Using emotional states to remember Chinese
The fifteenth rule in 20 Rules for Formulating
Knowledge is “rely on emotional
states”. Let’s see how you can apply this to learning Chinese.
Trying to learn Chinese in a vacuum is difficult. There is very little knowledge
that exists independently of the rest of your mind, and that includes your
emotions. This isn’t a problem, and you can turn it to your advantage by making
conscious use of the fact that emotions lead to stronger memories.
For example, you will easily remember the word 崩溃 if you associate it with that
day you missed your flight, lost your phone and then got food poisoning. You
really felt 好崩溃. If you then also associate 崩溃 with the recent economic
recession and all the effects it had in your country, you’ll have that aspect of
the word well-covered too. Using these personal emotional states makes strong
This is how real language works
The reason this works is because it’s a large part of how you use your native
language. From the day you were born you’ve been building strong personal
associations with all the knowledge you have of your own language. It’s easy to
use and recall because it’s so well integrated into your general mental
processes and chains of thought.
This is harder to achieve with Chinese because you haven’t had that head-start
since the beginning of your life, but by recognising the effect you can speed up
your learning by several factors. It’s one reason why immersion and real-life
use of Chinese is effective.
You don’t need to use highly personal associations to benefit from this, though.
Any emotional image will help. In his write-up, Dr Wozniak describes a 25×
improvement in learning speed from incorporating vivid scenes into the learning
process. You might be skeptical of the exact figure, but the point to take away
is that it makes a significant difference.

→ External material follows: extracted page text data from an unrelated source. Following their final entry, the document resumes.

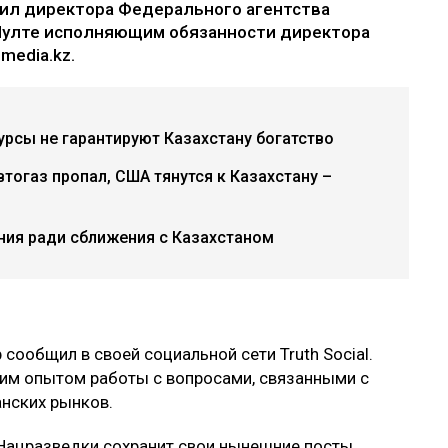
ил директора Федерального агентства
Пулте исполняющим обязанности директора
media.kz.
урсы не гарантируют Казахстану богатство
втогаз пропал, США тянутся к Казахстану –
ния ради сближения с Казахстаном
ообщил в своей социальной сети Truth Social.
шим опытом работы с вопросами, связанными с
нских рынков.
ацразведки сохранит свои нынешние посты.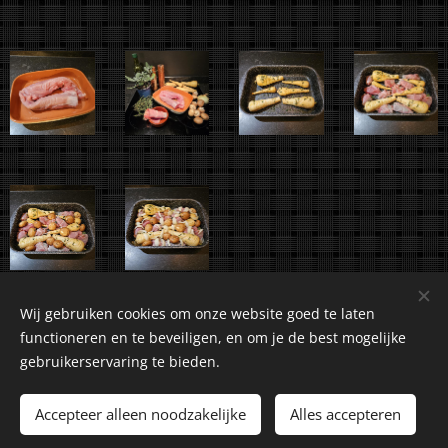
Wij gebruiken cookies om onze website goed te laten
functioneren en te beveiligen, en om je de best mogelijke
gebruikerservaring te bieden.
©2018-2026 Kuiranto Culinary Creations. Oosseldstraat 8,
Doetinchem, 7004 DM. Alle rechten voorbehouden.
Accepteer alleen noodzakelijke
Alles accepteren
Cookies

If personal responses and remembered scenes aren’t forthcoming, you can go ahead
and make up a vivid image to associate with what you’re learning. The more
shocking, obscene or otherwise memorable you can make this, the better. No-one
else needs to know.
Try making up dirty or disgusting mnemonics for Chinese character components,
and you’ll find that they become far easier to remember (what this says about
the human mind is a topic for another post). If that doesn’t suit your
sensibilities, there are plenty of other ways to trick your brain into storing
the information you want: make things funny, sad, weird, frightening or whatever
the flavour of the day is.
We’re stuck using a system that is by default more interested in emotion than
dry facts, so work with what you’ve got.
Another example: emotional tones
A quick example of how this can be applied to learning Chinese is a way to start
acquiring Mandarin’s tones in the early stages. This is a common stumbling block
and it’s hard to get past it when you first start learning the language. Some
emotional images will make the tones stick in your mind:
To be clear, these are not guidelines on how to pronounce the tones. They’re
ways to get the tones to stick in your mind with less effort than brute force
repetition, letting you learn the language more quickly. Before long, you’ll be
able to recall the tones naturally and without this conscious effort. Using
vivid images like these lets you get to that stage faster.